A little over two years ago, a brand new type of malware burst onto the Android scene. The story of this particular piece of malware first appeared in the news cycle over at Android Police. In an article released in April 2020, AP explained that the malware, named xHelper, was able to survive even the most thorough Android factory resetting regimen.
Unfortunately, such malware still roams the internet, hidden within unmonitored APKs and as overlays of already suspicious websites. It lies there, patiently, waiting for a user to click on the wrong webpage or download the wrong APK, and then it strikes. Luckily, we’re about to break down what researchers found out about malware like xHelper and how to deal with it so that it cannot return. This is your crash course in one of the most ruthless examples of Android-focused malicious software the world has ever seen.
What is xHelper?
xHelper is malware that came about in early 2020 and infected a vast majority of Android 6-7 devices. A Kaspersky researcher discovered that the malware operates by downloading a rootkit. A rootkit is basically an application, in this case malware, that can grant itself root privileges on your Android device. Once this software has root privileges, it can install additional malware onto your device. The worst is that it doesn’t install any additional malware to easily accessible directories that you can clear from your OS; anything it installs attaches directly to your system partition.
Once malware gets into the system partition it immediately becomes an even bigger task to remove, and it won’t just disappear with a factory reset. Worse still is that the system partition isn’t even a part of your phone you can access under normal circumstances; it’s a read-only file that you cannot mess with.
Here you’re probably thinking that some Android users are more resourceful than others. In fact, some users have root access, which means they can manipulate root files. Surely these Android elites can remove rootkits? Unfortunately not. This malware is so pernicious because it roots itself so deep into your device, it’s in the same place all your other components are, where no amount of Android root know-how can pose any threat.
As hopeless as the rootkit situation must seem, there is indeed light at the end of this Android malware tunnel; We’re about to show you how to remove rootkits, no matter how deep they’re buried.
How to remove rootkits on Android
Here’s the kicker; you’re going to need a third-party app. Yes, our system guides usually focus on how to do things without downloading external software, but this time you can’t go it alone. We suggest enlisting the help of Avast for this one. Not only is Avast one of the top names in antivirus protection for all your devices; unlike some rivals, Avast offers a free rootkit scanner and remover. You read that right; Avast and Free in the same sentence.
Find Avast’s free rootkit scanner and remover
You can get the app directly from Avast by typing ‘Avast free rootkit scanner and remover’ into your browser. On the Avast website, you’ll see a blue Install free anti-root kit button. Give in to temptation and click it.
Download the root-kit
Next, you’ll be redirected to the download. Click install and wait for the app to finish downloading. Once downloaded, click open.
Hit the green Get started button as soon as Avast opens, and take a quick look at your notifications, You should see a banner from Avast reading Your device is secured.

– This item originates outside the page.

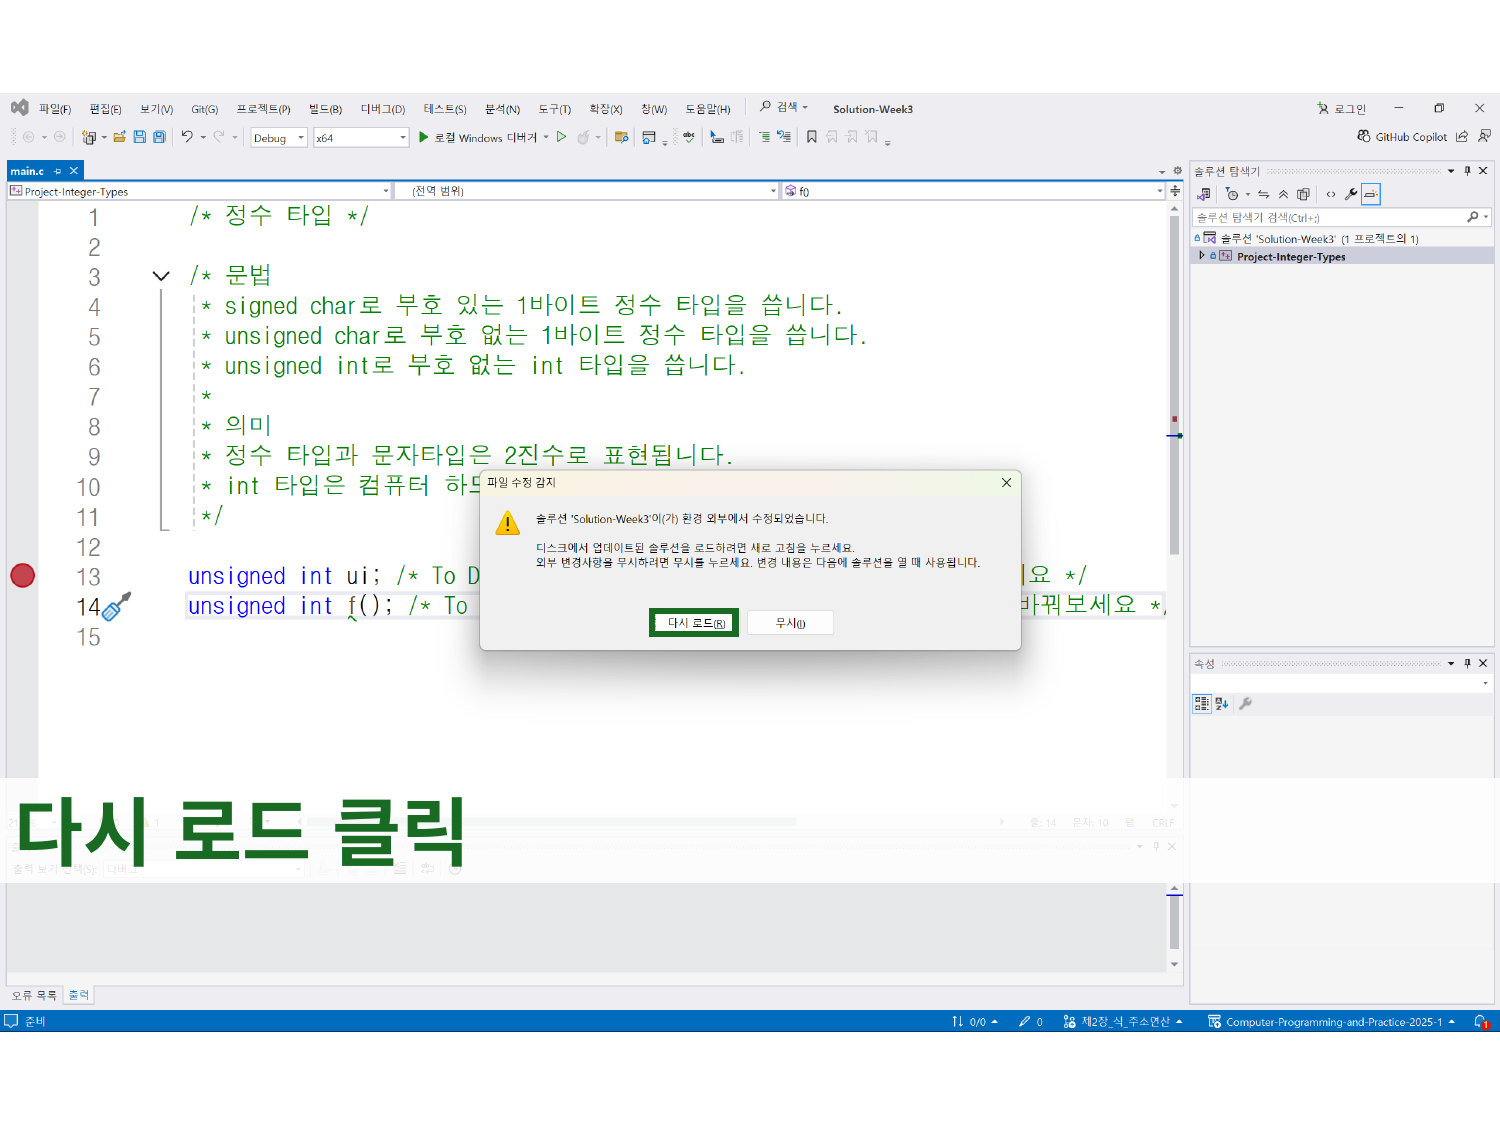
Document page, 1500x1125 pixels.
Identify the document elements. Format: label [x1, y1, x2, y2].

picture [0, 93, 1500, 1032]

Avast is a company, and like most companies, they want you to end up purchasing their wares. Feel free to hit Continue with free on the next page you see.
Your very first scan
Avast immediately teleports you to the scan interface. This is to make quick work of getting your device secure, and to give you a general lay of the Avast land so that you know what’s going on. You can skip this for now, but we recommend doing the first scan.
When the scan is complete, you’ll see a short summary of what Avast did. On our test device for example, it scanned 291 apps and 22 files, checked 11 security settings, and resolved one vulnerable setting.
Deep scan
The first scan is a good way to check up on your device’s security status, but one scan does not a secure Android make, as the adage goes. Next, hit the green scan button once more, and then you’ll be prompted to choose between a regular scan and a deep scan.
Choose use deep scan. This will take longer than a regular scan, as it scans your entire device from root to tip for vulnerabilities. You’ll notice that with the deep scan, the number of scanned files jumped from 22 to 2349; this is how you know how deep the deep scan goes. It scans system apps you didn’t know you had, files you can’t get to, and system directories not even shown on your phone.
Rootkits aren’t so scary if you’re protected.
With the appropriate protection, malware loses power. Yes, there are still virulent trojans and droppers out there in the vastness of cyberspace, but with an app like Avast, you at least stand a chance. Better still is that companies like Avast provide perfectly usable free versions of their antivirus software, meaning you don’t need to pay an arm and a leg for proper protection. That said, you’ll definitely have to deal with a few ads.